*TASK REQUIREMENTS:*
In the passage on the IRS audit deadline, output everything from "Law: Calculating The" down to "statute, doncha know.", copied word for word.

*DOCUMENT PASSAGE:*

Most people know that the IRS generally has three years to audit a return. Calculating the proper three-year period, however, requires close attention to both the start date and the end date. You need to count those days properly. I tried to drill into my students the practice of always consulting a calendar when attempting to calculate the proper dates. Christian Renee Evert v. Commissioner, T.C. Memo. 2022-48 (May 9, 2022) (Judge Marshall), reinforces that teaching: to calculate the period in which the IRS can assess a tax, you need to properly count the days in the three year period.
Law: Calculating The Assessment Period Expiration Date (ASED)
We start with §6501(a) which says that “the amount of any tax imposed by this title shall be assessed within 3 years after the return was filed (whether or not such return was filed on or after the date prescribed)....” Section 6072 tells us that the date prescribed for individual income tax returns is April 15th. April 15th is also called the statutory due date, ‘cause it’s right there in the statute, doncha know.
But the statute does not really mean what it says. The ASED does not always start on the date the taxpayer files their return. Despite that parenthetical language in §6501(a), the ASED does indeed depend on whether the taxpayer has filed their return on or after the date prescribed, thanks to the interplay of three statutes: §6501(b)(1); §7503; and §7502.
First, early is on-time: §6501(b)(1).
Section 6501(b)(1) provides that any return “filed before the last day prescribed by law or by regulations promulgated pursuant to law for the filing thereof, shall be considered as filed on such last day.” It’s a deemer rule.
How does this affect the ASED? It means that one ignores the actual date of filing for returns filed before the statutory due date. Sorry, but anxious taxpayers cannot speed up the ASED by filing early. Returns filed in February or March or anytime before April 15th are deemed filed on April 15th and it's that date that triggers the 3-year period.
Second, late is sometimes on-time: §7503.
Section 7503 provides that when the last day “for performing any act” falls on a Saturday, Sunday or legal holiday, then “the performance of such act shall be considered timely if it performed on the next succeeding day which is not a Saturday, Sunday, or a legal holiday.” We all know what Saturdays and Sundays are, but the statute further instructs us that “for purposes of this section...the term “legal holiday” means a legal holiday in the District of Columbia.” Don’t ask me why. The official list of federal holidays is over in 5 U.S.C. §6103. Perhaps those who wrote §7503 did not know that? I would welcome any comments on why the statute makes “legal holiday” mean holidays in Washington D.C.

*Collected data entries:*
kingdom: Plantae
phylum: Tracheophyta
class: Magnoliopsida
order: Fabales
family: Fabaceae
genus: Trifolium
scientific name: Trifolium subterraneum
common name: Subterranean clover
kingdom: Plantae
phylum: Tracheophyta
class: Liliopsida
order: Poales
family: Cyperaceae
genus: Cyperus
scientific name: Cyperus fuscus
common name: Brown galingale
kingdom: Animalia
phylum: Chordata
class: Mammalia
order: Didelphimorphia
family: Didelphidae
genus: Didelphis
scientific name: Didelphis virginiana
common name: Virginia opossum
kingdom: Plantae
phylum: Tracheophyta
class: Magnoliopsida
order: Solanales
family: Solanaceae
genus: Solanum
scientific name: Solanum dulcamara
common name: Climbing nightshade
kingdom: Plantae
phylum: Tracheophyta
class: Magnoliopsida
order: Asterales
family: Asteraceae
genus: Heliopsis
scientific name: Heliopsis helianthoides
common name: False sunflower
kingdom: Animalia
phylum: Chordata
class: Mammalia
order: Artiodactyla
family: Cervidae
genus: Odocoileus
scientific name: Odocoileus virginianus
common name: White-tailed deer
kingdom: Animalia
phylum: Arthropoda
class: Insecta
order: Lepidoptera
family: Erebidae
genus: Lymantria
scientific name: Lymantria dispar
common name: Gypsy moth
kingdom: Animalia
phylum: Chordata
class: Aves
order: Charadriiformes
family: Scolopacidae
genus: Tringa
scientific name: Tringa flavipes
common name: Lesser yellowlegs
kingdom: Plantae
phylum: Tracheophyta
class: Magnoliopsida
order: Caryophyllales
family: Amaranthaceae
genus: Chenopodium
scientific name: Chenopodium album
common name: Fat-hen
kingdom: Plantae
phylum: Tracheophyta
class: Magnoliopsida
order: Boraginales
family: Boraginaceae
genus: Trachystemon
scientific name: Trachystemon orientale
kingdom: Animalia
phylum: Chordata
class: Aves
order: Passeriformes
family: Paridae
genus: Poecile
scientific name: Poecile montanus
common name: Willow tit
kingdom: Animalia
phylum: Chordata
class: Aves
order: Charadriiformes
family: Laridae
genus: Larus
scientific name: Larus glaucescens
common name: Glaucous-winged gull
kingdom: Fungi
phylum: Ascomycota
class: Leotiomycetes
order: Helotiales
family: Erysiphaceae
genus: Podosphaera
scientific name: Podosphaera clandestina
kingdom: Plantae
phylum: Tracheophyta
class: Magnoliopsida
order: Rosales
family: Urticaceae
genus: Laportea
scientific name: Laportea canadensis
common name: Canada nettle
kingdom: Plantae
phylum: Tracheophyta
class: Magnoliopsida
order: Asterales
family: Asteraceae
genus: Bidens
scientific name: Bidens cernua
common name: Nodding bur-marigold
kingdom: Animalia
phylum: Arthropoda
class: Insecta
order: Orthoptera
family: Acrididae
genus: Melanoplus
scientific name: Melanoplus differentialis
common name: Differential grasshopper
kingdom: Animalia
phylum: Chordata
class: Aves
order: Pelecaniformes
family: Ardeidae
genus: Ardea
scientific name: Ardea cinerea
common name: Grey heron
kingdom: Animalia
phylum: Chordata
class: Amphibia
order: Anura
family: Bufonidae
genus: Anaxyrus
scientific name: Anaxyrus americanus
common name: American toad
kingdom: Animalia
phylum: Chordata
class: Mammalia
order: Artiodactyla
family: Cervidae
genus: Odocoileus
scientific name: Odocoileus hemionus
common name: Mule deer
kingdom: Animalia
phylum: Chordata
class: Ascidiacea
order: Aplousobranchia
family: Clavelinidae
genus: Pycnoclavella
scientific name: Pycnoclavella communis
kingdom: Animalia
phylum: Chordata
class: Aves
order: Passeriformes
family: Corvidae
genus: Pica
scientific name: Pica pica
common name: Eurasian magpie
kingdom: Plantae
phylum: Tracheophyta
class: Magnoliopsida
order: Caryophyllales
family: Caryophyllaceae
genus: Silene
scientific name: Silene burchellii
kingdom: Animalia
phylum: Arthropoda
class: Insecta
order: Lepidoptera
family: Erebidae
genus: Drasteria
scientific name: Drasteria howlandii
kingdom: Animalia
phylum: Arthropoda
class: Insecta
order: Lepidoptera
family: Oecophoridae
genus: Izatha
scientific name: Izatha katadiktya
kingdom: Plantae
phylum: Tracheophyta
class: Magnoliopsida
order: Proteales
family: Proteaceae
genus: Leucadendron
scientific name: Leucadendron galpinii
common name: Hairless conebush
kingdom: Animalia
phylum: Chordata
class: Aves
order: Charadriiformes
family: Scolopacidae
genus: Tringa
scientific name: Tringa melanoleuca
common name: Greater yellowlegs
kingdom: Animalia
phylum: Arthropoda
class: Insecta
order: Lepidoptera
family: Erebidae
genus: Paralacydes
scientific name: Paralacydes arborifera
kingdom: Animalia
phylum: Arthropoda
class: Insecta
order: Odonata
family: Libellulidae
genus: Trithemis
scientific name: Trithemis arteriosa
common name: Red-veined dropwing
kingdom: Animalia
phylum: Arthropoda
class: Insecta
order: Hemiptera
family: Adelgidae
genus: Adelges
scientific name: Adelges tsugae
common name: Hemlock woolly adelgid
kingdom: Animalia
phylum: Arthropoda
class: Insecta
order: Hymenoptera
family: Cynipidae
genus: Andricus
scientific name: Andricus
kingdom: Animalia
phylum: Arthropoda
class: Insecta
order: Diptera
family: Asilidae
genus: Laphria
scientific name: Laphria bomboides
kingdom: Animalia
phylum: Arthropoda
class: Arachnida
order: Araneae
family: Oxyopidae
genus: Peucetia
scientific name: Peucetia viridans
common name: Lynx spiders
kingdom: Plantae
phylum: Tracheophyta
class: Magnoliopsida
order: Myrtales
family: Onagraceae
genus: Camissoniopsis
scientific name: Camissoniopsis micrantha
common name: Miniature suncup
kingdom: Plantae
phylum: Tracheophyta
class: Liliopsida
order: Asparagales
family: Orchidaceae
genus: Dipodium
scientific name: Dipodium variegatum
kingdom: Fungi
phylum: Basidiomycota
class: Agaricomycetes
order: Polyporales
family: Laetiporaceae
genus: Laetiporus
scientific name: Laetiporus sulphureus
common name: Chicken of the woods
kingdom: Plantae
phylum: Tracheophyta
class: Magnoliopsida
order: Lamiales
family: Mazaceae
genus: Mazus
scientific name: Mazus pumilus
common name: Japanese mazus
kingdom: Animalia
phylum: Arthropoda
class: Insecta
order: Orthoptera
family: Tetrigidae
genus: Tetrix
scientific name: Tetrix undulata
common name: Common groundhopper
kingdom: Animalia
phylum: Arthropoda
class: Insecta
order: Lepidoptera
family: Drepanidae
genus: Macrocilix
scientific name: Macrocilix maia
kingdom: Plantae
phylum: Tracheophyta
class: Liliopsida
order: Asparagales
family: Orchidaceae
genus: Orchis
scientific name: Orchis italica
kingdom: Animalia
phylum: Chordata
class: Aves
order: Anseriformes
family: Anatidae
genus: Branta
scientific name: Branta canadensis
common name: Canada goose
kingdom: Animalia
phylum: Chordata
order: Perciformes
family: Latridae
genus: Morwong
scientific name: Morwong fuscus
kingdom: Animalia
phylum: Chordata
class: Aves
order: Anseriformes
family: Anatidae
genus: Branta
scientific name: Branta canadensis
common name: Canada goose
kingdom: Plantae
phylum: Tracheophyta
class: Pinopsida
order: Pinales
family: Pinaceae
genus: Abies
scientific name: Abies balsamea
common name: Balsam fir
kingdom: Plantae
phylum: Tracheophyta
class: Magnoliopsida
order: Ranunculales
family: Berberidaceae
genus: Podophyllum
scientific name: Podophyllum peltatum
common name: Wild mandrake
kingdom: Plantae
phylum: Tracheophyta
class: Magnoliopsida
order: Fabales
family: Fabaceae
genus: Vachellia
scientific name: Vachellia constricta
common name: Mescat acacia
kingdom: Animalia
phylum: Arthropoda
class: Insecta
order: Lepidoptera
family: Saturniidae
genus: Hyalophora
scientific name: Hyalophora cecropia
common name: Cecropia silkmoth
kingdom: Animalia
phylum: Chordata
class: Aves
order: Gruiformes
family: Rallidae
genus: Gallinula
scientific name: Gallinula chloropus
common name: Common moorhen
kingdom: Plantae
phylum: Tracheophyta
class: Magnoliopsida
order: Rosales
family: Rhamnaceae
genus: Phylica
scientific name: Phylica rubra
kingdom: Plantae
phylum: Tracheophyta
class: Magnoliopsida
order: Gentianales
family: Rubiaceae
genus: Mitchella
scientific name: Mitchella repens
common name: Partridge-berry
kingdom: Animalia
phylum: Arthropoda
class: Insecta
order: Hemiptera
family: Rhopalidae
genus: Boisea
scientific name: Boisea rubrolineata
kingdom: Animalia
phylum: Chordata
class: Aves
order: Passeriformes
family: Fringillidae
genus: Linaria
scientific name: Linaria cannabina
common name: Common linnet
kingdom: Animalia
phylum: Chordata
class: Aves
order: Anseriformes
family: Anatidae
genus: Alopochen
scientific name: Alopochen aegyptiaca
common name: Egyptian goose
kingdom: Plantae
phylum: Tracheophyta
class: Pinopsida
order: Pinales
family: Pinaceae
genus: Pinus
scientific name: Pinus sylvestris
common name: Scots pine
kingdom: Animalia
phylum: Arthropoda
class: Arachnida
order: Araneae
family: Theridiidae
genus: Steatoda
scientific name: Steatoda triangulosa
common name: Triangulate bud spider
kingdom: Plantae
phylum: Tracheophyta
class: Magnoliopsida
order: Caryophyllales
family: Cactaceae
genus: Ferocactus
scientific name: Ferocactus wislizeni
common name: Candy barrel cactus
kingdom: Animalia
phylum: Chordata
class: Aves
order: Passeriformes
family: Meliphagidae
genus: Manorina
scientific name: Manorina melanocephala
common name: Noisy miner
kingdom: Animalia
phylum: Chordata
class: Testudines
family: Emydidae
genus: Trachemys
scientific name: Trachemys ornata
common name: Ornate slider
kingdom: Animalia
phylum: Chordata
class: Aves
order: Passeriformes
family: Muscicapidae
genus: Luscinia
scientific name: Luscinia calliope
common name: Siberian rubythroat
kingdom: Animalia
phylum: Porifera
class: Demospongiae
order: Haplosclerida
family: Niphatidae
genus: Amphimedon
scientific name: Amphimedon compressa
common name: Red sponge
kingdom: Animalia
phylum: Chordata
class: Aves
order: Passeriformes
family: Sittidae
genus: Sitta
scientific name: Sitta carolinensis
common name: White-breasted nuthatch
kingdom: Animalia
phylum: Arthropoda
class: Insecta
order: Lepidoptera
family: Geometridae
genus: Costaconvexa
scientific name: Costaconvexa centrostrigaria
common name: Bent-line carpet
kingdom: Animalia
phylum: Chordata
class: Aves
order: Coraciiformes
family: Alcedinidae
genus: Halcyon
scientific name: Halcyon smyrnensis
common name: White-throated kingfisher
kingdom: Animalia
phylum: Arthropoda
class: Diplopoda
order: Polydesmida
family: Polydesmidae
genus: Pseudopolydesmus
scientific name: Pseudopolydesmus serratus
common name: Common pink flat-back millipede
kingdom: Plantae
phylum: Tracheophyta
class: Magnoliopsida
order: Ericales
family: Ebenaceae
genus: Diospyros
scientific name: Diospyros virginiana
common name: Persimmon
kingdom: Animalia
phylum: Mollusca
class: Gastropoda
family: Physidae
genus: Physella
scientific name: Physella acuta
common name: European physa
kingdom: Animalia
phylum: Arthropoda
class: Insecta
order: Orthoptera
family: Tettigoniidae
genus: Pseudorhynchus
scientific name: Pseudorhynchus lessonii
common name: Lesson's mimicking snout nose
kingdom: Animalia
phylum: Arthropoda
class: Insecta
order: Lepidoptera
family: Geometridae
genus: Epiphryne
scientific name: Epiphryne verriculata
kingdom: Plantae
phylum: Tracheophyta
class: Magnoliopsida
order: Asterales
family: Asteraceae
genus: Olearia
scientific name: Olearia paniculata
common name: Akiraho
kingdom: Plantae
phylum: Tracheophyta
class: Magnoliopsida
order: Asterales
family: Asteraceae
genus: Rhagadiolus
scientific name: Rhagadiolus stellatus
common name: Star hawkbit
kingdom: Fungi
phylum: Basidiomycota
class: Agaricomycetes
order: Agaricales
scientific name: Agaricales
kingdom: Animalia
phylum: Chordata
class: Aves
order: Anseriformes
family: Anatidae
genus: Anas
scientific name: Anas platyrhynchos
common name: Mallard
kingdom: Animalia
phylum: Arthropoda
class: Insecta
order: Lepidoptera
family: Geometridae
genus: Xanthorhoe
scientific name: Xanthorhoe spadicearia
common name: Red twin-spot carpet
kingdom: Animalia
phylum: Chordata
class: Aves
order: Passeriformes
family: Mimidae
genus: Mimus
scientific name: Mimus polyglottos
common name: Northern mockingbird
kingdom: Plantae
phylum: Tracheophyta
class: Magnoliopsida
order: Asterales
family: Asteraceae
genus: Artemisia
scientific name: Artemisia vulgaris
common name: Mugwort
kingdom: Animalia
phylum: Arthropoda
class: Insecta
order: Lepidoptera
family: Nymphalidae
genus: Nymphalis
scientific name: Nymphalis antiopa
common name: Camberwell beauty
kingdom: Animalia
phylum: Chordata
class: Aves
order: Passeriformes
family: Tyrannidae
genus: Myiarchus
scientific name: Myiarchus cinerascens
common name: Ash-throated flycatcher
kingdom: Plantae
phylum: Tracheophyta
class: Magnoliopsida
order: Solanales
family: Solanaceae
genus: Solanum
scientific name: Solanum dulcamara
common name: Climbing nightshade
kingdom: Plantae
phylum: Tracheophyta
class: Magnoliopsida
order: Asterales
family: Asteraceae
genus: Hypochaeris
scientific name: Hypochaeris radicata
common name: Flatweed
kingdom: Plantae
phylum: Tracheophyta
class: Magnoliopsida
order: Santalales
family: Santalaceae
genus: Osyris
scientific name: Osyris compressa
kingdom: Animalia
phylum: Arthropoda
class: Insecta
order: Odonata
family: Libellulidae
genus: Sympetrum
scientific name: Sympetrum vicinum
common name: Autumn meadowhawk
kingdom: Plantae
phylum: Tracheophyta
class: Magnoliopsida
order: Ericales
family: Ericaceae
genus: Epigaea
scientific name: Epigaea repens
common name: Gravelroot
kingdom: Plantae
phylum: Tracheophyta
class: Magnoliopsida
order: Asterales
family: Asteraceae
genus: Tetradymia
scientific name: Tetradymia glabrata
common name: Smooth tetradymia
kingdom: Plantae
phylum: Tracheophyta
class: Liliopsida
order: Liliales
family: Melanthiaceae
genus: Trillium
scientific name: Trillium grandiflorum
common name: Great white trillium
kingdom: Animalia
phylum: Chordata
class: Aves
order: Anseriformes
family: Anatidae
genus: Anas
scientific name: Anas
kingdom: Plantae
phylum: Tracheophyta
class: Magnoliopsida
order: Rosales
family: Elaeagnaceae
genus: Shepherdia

*EXERCISE SOLUTION:*
Law: Calculating The Assessment Period Expiration Date (ASED)
We start with §6501(a) which says that “the amount of any tax imposed by this title shall be assessed within 3 years after the return was filed (whether or not such return was filed on or after the date prescribed)....” Section 6072 tells us that the date prescribed for individual income tax returns is April 15th. April 15th is also called the statutory due date, ‘cause it’s right there in the statute, doncha know.